Problem details ▸ In the records below, the line with "(301, 106) = (473, 115): picture" opens the range and the line with "(649, 409) = (679, 426): none" closes it; print that range exactly and nothing else.
===== Data to process =====
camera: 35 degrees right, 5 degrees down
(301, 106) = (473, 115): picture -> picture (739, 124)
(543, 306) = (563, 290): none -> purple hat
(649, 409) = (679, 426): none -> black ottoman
=====
===== Data to process =====
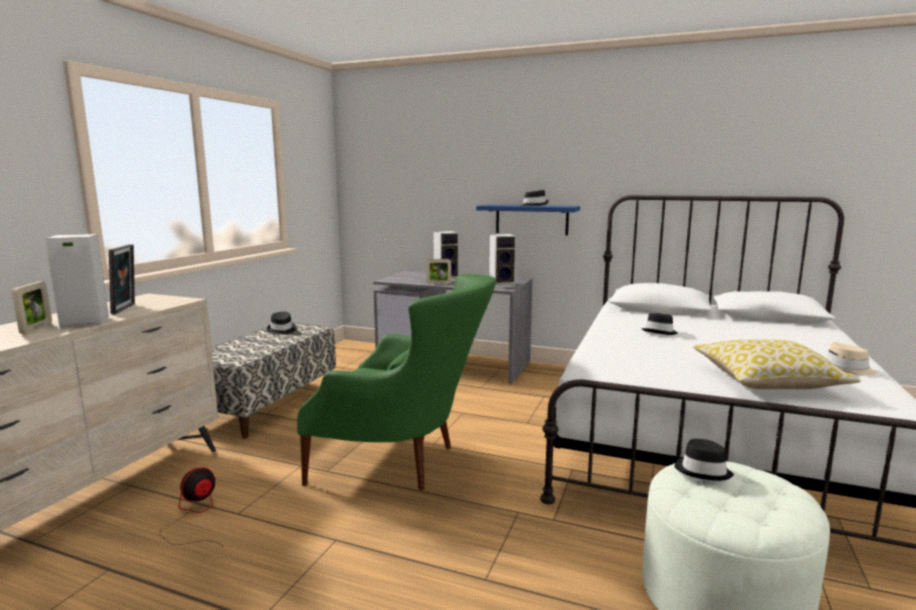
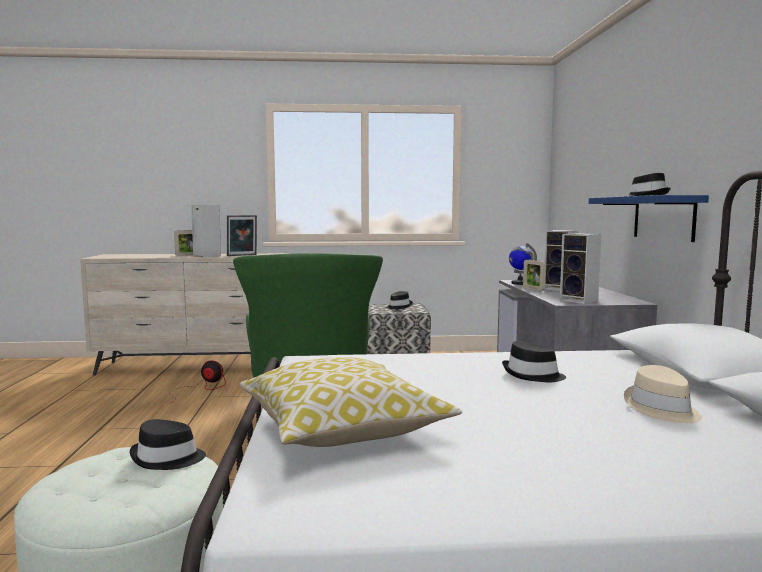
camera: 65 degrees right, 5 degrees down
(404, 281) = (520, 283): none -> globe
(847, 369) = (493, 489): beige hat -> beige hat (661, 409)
=====
Result of this task ▸
(301, 106) = (473, 115): picture -> picture (739, 124)
(543, 306) = (563, 290): none -> purple hat
(649, 409) = (679, 426): none -> black ottoman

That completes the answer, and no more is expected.